• **TEXTAUSSCHNITT**:
——

Montag, 23. März 2009

Nawroz (Neujahr) I






Wir sind in Jebal-Saraj, 100 km nördlich von Kabul, auf dem Weg zur grossen Neujahrsfeier in Mazar-i-Sharif. Die entgegenkommende ISAF-Patrouille fährt mit drei Fahrzeugen im Konvoi, Maschinengewehr im Anschlag, durch die Innenstadt. Die Gesichtspartien der Soldaten, die durch die gepanzerte Montur zum Vorschein kommen, wirken angespannt. Sie sind kaum älter als 20. Die umstehenden Händler schauen ihnen nicht in die Augen. Jede Geste oder Bewegung könnte ein Missverständnis auslösen. Der Finger der Soldaten sind nicht immer, aber immer häufiger am Abzug. Vor vier oder fünf Jahren war das anders, da winkten Passanten den Konvois zu. Heute sind an den Fahrzeugen des ausländischen Militärs grosse Aufkleber angebracht mit der Aufschrift: „Achtung, Abstand halten!“ Angst haben beide Seiten: die Soldaten vor potentiellen Attentätern, die sich der Patrouille nähern könnten (weil es keine klare Beschreibung, kein wirkliches Täterbild gibt sind faktisch alle Afghane, auch Jugendliche, verdächtig). Die Afghanen fürchten sich ihrerseits vermutlich weniger vor den Gewehrläufen, die auf sie gerichtet sind, als vor der Unberechenbarkeit derer, die sie bedienen.

Was braucht es, damit diese jungen Soldaten, die kaum eine Ahnung haben davon, worauf die afghanische Kultur gebaut ist, die ‚Herzen und Köpfe’ (hearts and minds) der Bevölkerung gewinnen? Das ist, vereinfacht gesagt, Teil ihres Auftrags. Die meisten haben noch nie mit einem Afghanen auf der Strasse geredet, und sie werden es auch nicht tun, solange sie im Land sind.

Gestern abend berichtet T., ein Afghane, der für eine Hilfsorganisation in Kabul arbeitet, von einem Vorfall jüngst in der Provinz Logar, Bezirk Baraki Barak, 40 Kilometer südlich von Kabul.

——

Schreibe aus dem Textausschnitt die Stelle von „Was braucht es, damit“ bis „im Land sind.“ wortgetreu ab.

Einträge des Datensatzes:

——

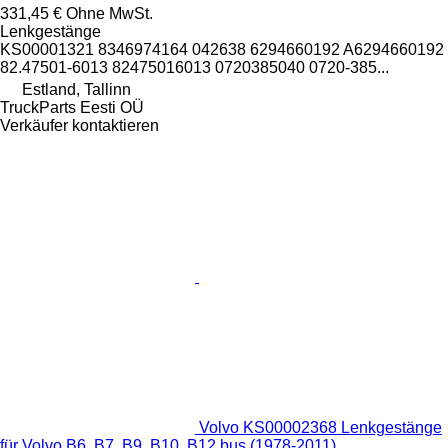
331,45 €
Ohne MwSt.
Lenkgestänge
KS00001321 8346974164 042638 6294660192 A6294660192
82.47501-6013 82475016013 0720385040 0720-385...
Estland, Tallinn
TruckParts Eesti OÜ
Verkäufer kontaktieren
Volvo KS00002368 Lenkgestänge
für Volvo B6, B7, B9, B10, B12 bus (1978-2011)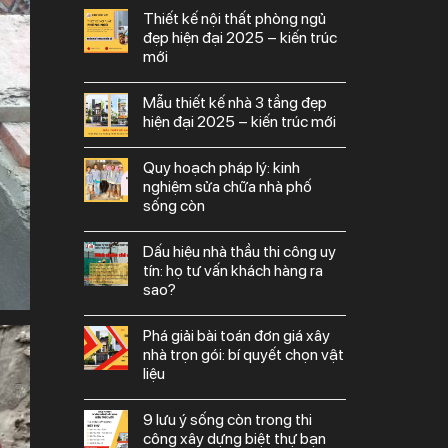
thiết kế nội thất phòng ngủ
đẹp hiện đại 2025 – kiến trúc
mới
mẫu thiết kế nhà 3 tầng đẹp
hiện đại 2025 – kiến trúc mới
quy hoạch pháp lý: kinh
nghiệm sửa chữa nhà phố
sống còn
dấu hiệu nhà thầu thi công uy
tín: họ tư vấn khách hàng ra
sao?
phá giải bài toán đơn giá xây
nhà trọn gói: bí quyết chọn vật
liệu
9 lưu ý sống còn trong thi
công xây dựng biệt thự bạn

——

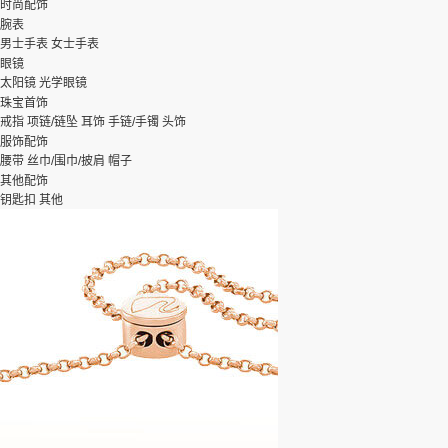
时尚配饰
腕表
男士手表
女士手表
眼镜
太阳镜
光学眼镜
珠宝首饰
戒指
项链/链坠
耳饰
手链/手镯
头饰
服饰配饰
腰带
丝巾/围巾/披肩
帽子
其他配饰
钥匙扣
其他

——

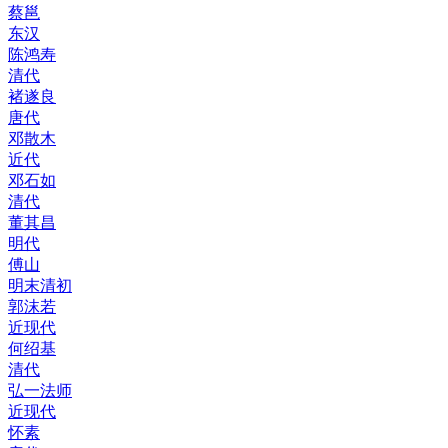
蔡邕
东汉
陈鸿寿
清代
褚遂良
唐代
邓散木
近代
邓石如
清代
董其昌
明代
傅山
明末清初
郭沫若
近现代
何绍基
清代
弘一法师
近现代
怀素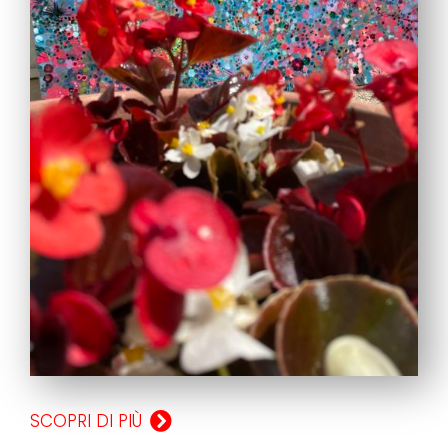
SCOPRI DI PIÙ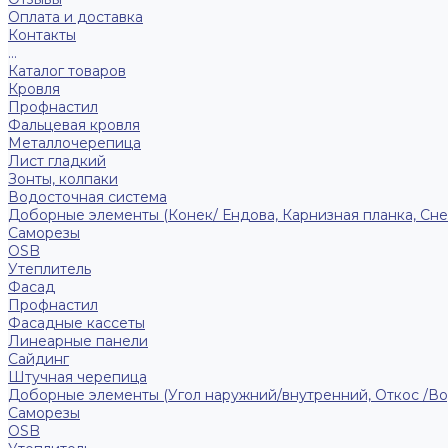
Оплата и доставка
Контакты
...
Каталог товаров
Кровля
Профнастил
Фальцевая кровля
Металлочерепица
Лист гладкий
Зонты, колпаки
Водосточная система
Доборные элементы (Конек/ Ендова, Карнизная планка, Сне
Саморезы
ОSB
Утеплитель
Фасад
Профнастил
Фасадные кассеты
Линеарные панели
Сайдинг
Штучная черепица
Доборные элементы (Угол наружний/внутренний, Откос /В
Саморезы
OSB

——

• **LÖSUNG**:
Was braucht es, damit diese jungen Soldaten, die kaum eine Ahnung haben davon, worauf die afghanische Kultur gebaut ist, die ‚Herzen und Köpfe’ (hearts and minds) der Bevölkerung gewinnen? Das ist, vereinfacht gesagt, Teil ihres Auftrags. Die meisten haben noch nie mit einem Afghanen auf der Strasse geredet, und sie werden es auch nicht tun, solange sie im Land sind.